I posted this originally in 2013, but I think it has odd resonance in a time when truth and fact have given way to media and public figure pronouncements, when something shared on Facebook could look just as true as a curated article, and the lines are so blurry every bit of information requires research while the definition of “authority” is just as unclear.
I’ll add to the story below (and this will make sense after you read it) that I cannot eat raw flour and used to chew gum on long drives because with the first my mom said it would make me sick (even cookie dough) and with the second that if I fell asleep with gum in my mouth, I’d choke and die. Both have some basis in truth, but the odds are much lower than the absolutes written in my hindbrain.Okay, bear with me as I explain. I was quite susceptible as a child, open to every explanation because I’d been exposed to so many different people, cultures, and languages, that anything could, in fact, be true. I trusted in the people around me, in part because they treated me as a person. However, that doesn’t explain the sea urchins and hook-worms so I digress.
My mother lived up to the ancient tradition of using tales to teach important lessons. Whether those tales had a basis in fact or not, the underlying lesson did. The only trouble was that sometimes the context of the lesson got lost in the story.
And that’s where we come to sea urchins and hook-worms.
I had a strange upbringing that included spending summers on a largely tourist-free island in Greece. It had become a haven to an ex-pat community of foreigners from all over the world…and us. If you want the image of a child running wild, that was me on Paros. I went where I wanted, did whatever I felt like, and barely touched base with my mother…who was off doing her own thing. We had a few rules, such as if we were near home, we had to spend an hour at noon out of the sun, and a few benefits such as paid meals at the taverna below where we were staying so we didn’t have to scrounge for food or use up our allowance if we didn’t choose to. But beyond arranged time spent together, my sisters and I roamed our side of the island, both sides of our bay, at will. We went together, with friends, or on our own, traversing the miles between the main town and our section on foot or taking boats across the bay depending on timing and inclination. We even swam the mile or so across at least once.
One of our favorite activities was climbing the breakwater in the main town all the way out to the ancient structure at the end, now an abandoned collection of walls and fallen stone. The path involved scrambling and leaping from boulder to boulder while the waves splashed up to and over the top of the rocks. Every inch below the waterline, and sometimes above it, held black sea urchins clinging to the surface, their spines ready to pierce our skin.
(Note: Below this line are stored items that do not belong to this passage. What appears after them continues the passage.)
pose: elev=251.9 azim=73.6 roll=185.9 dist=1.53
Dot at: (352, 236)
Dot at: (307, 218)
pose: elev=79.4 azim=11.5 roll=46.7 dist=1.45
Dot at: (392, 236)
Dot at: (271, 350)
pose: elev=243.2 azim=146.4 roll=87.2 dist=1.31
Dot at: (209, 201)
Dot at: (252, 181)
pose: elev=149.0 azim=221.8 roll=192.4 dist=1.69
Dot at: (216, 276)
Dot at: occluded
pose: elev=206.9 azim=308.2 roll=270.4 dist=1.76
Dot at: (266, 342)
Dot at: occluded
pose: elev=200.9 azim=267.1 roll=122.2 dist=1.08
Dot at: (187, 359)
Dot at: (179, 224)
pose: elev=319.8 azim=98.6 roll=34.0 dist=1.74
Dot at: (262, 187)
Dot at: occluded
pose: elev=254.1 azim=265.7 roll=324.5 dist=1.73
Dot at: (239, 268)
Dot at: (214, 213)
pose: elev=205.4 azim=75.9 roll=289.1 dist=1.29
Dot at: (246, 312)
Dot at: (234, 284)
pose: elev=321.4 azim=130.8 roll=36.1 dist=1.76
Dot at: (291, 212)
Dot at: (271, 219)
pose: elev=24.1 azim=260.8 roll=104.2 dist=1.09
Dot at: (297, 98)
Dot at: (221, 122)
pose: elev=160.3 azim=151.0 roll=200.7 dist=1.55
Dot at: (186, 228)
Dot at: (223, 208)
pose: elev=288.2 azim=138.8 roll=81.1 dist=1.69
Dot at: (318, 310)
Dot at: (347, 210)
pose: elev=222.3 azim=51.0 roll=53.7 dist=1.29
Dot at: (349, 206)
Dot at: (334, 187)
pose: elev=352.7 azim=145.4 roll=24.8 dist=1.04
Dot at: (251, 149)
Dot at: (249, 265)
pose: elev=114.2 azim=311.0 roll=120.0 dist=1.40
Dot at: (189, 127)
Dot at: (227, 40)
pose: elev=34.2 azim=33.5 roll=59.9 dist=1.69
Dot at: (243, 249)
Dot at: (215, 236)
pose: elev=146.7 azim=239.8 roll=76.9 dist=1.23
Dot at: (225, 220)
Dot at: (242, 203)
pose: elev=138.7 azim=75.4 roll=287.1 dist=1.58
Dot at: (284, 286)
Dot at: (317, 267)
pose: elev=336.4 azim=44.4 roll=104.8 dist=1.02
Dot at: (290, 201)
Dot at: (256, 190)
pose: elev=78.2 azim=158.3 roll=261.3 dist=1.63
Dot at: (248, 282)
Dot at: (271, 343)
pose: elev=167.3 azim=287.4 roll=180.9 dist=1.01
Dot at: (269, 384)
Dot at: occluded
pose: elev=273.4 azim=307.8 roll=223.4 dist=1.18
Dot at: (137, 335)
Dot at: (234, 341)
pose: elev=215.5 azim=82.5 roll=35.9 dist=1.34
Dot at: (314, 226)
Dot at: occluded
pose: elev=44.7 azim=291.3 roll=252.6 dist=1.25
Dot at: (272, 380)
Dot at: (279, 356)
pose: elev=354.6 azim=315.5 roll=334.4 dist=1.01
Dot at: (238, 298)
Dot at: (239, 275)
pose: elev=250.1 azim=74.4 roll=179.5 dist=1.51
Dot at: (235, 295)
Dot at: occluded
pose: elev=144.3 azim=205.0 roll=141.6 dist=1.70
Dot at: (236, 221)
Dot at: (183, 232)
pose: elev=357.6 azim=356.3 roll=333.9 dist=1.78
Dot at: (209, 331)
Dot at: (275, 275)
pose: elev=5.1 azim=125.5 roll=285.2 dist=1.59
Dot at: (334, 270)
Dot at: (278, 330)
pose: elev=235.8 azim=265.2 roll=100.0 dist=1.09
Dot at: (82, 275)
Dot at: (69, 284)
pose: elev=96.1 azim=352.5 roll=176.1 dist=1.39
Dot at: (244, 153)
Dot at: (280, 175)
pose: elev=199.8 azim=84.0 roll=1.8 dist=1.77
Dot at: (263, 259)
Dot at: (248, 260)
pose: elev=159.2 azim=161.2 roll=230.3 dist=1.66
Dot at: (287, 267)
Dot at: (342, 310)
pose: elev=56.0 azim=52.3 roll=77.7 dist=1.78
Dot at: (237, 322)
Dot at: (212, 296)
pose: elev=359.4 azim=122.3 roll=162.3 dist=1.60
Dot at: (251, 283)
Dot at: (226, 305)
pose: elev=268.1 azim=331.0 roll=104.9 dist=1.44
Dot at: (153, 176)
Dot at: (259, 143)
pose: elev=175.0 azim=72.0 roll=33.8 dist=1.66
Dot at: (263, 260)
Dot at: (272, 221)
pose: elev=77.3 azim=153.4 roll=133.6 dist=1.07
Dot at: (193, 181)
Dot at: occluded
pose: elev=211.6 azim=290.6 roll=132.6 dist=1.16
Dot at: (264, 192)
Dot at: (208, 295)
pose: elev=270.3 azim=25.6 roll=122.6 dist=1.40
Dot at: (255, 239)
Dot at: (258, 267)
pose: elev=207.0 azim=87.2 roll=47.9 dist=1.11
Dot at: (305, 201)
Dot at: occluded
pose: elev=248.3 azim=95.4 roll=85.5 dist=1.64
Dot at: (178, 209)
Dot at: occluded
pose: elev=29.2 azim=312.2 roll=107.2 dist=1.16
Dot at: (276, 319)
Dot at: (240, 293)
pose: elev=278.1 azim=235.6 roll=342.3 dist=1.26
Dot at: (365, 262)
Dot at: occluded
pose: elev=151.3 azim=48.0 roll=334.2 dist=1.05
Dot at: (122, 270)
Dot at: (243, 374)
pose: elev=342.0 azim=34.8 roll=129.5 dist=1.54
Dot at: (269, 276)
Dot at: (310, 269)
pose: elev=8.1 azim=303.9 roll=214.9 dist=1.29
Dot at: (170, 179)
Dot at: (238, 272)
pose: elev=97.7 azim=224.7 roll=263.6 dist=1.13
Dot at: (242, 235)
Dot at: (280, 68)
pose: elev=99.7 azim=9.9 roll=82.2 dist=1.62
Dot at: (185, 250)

What gear did I wear for this grand activity?
Flip-flops if I felt like it. Otherwise, I went in bare feet. I have no memory (which is not to say it didn’t happen) of wearing socks and shoes when we were there despite the prickly animal and vegetable life. Whether through luck or skill, I never slipped low enough to get pierced, but I had quite a few close encounters on those rocks…and a healthy respect for the creatures…though not enough to eat them.
Now, take that image of a young girl burned dark with the Mediterranean sun, my hair so blond it looked white, feet clad in flip-flops or nothing…and move her to the Virginia suburbs of Washington D.C.
No little tavernas here where the goats for dinner were slaughtered on a flat rock out back, where water had to be drawn by bucketful from a well and left to sit overnight to filter out some of the sulfur, or where evening light came in the form of smoky glass chimneys over oil wick lamps.
No, this was land of the manicured (okay, mowed) lawns, exercise clubs instead of open land, and controlled woodland parks.
I cannot remember how it came about, but I do know I was running around on our front lawn in bare feet as I had done for most of my life when my mother explained to me the dangers of hook-worms. She described what they were, that they were in the grass, and that they crawled into your skin.
It was enough. From that moment on, I stopped going barefoot almost completely. I still get squeamish when walking on grass, and the layer of callus that prevented anything from getting to me is long gone.
Logically, I know that getting a hook-worm in a place where there is quick access to medical care hardly compares to sliding down the side of a wet rock and collecting a grand load of sea urchin spines, but the reason why we still have fairy tales, why those stories are told to make children know they shouldn’t wander in the dark woods, is because those tellings sink into a deep part of us that’s stronger than logic, stronger than knowledge, and cares more about what goes bump in the night than the context. I can tell this to you now with full knowledge that it makes no sense, but it doesn’t stop me from hesitating before stepping onto grass in bare feet. These are lessons learned not through experience but warnings told through stories.
So what teachings did your family pass on to you as a child? Did any stick with you long after you knew them to be untrue, whether because they were, or because you expanded them past the context in which they had meaning? Were any true even when they seemed false and saved you from trouble? Share your teaching tales in the comments for all to enjoy.